V

AHORA vivimos en el centro del barrio, cerca del paradero de camiones, enfrente del consultorio del doctor Orlando.

Mi madre sigue dando consultas espirituales.

La nueva casa es grande. Lo único que me duele es que no tiene patio de tierra y no puedo jugar con mis caracolas ni encontrar lombrices.

A cambio mi madre me regaló un telescopio para mirar las estrellas.

—Ten cuidado con el tripié-dijo mi madre al momento de entregármelo —. De lo contrario no podrás usarlo.

Quise dejarlo junto a la bicicleta, o destrozarlo como hice con el tarot. Cambié de opinión y decidí instalarlo.

Desaté los amarres de hilo nailon de la caja y cuando terminé de armarlo lo asomé por la ventana de mi cuarto para observar la calle.
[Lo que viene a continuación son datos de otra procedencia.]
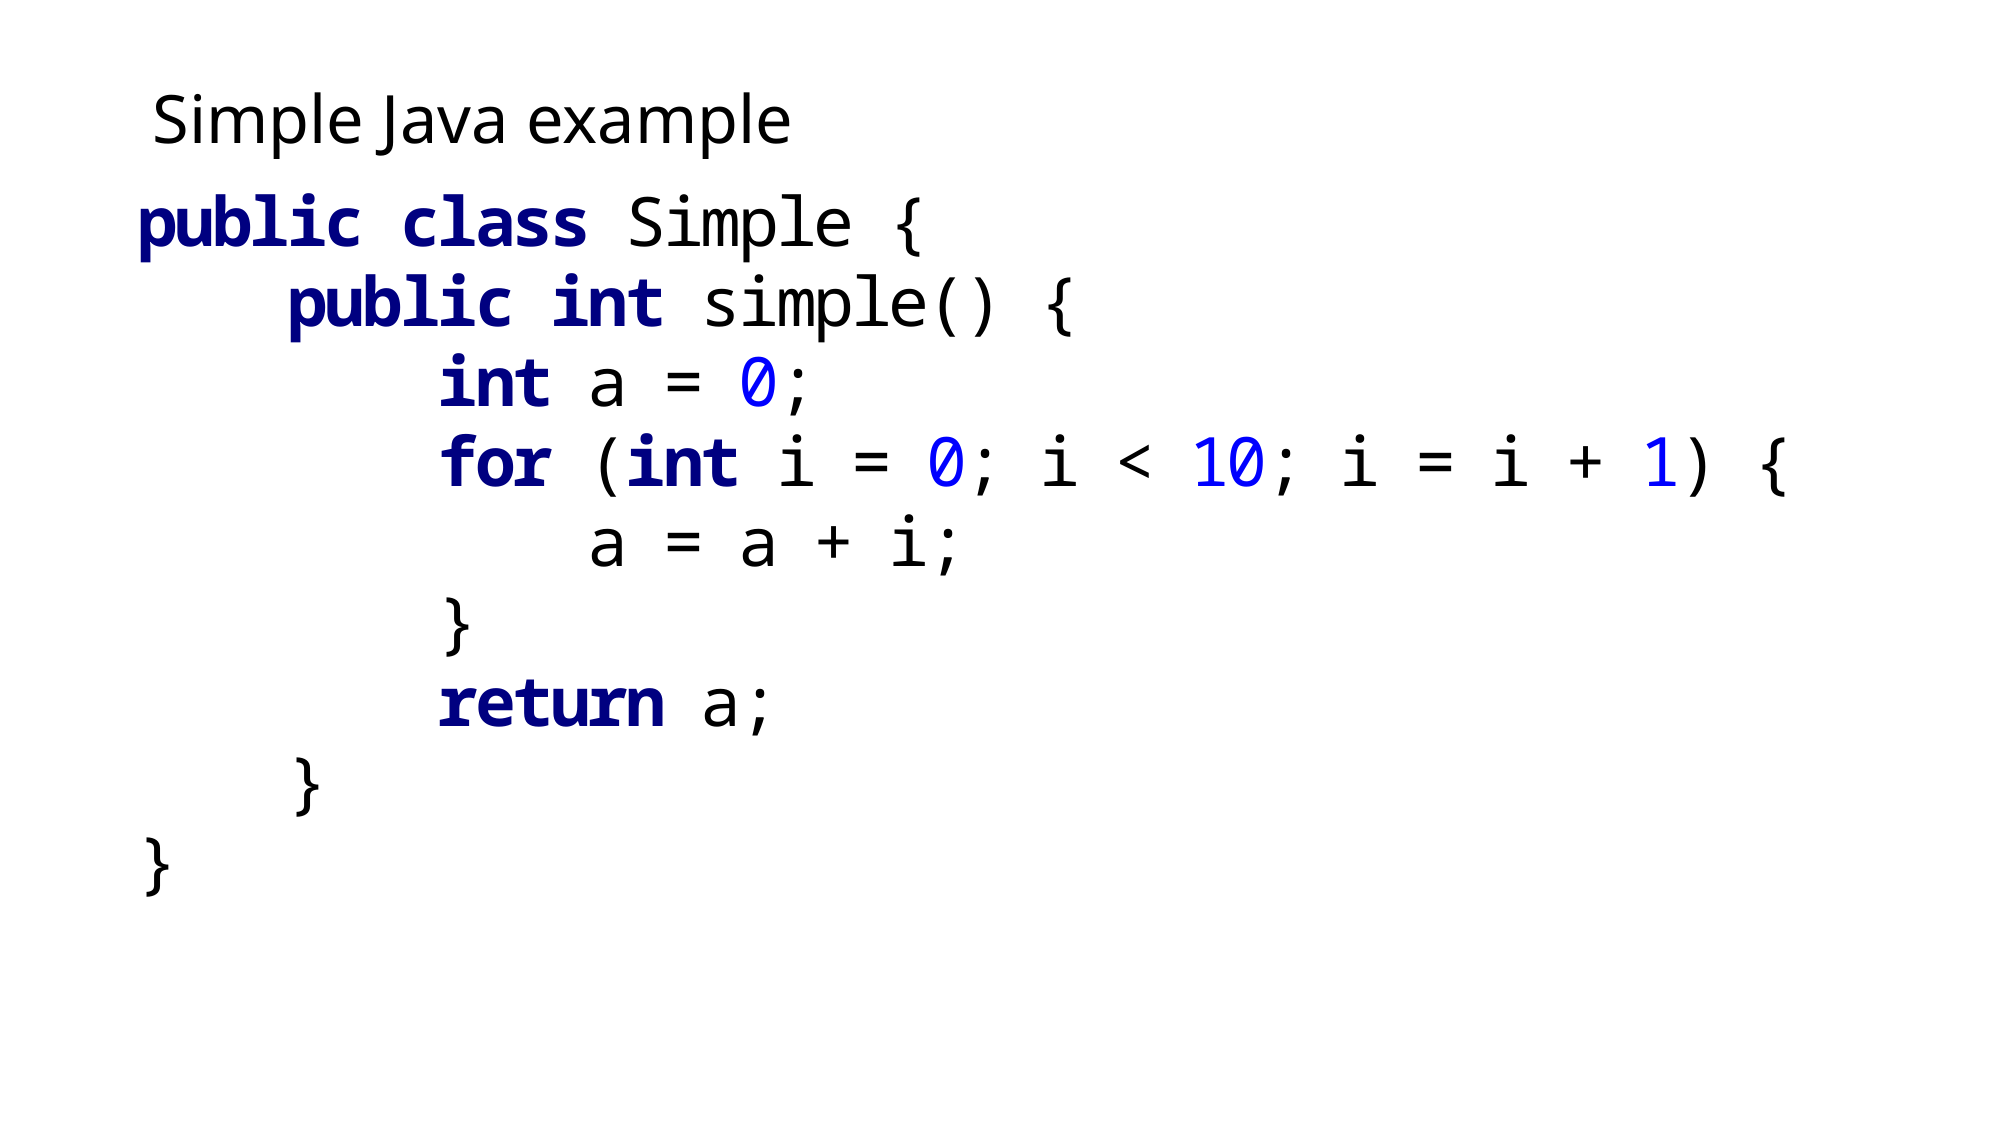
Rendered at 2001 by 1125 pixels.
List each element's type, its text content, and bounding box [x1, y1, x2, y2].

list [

Es como si todo estuviera frente a mis ojos y pudiera tocar las cosas. No se puede. Siguen estando lejos.

Así veo a los camiones llegar al paradero y dar vuelta y sacar polvo. Aprovecho para anotar su entrada y salida en mi libreta. Desde que tengo el telescopio llevo un récord casi perfecto de llegadas y salidas.

Es de tarde, el sol oculto y la noche próxima, cuando salgo a caminar.

Al pasar por el lugar de la "Primera Sangre" tomo una piedra y la coloco sobre el montón. Ha estado tanto tiempo ahí, creciendo lento e imperceptible gracias a mi constancia que para la gente resulta indiferente.

Veo a las personas salir de la iglesia y al doctor Orlando de pie frente a su consultorio. Mira hacia esta casa donde mi madre continúa ofreciendo consultas espirituales y sé —porque leo sus labios— que el doctor profiere insultos a mi madre.

El doctor Orlando odia a mi madre, sobre todo cuando mira la larga fila de gente que a diario viene a consultarla.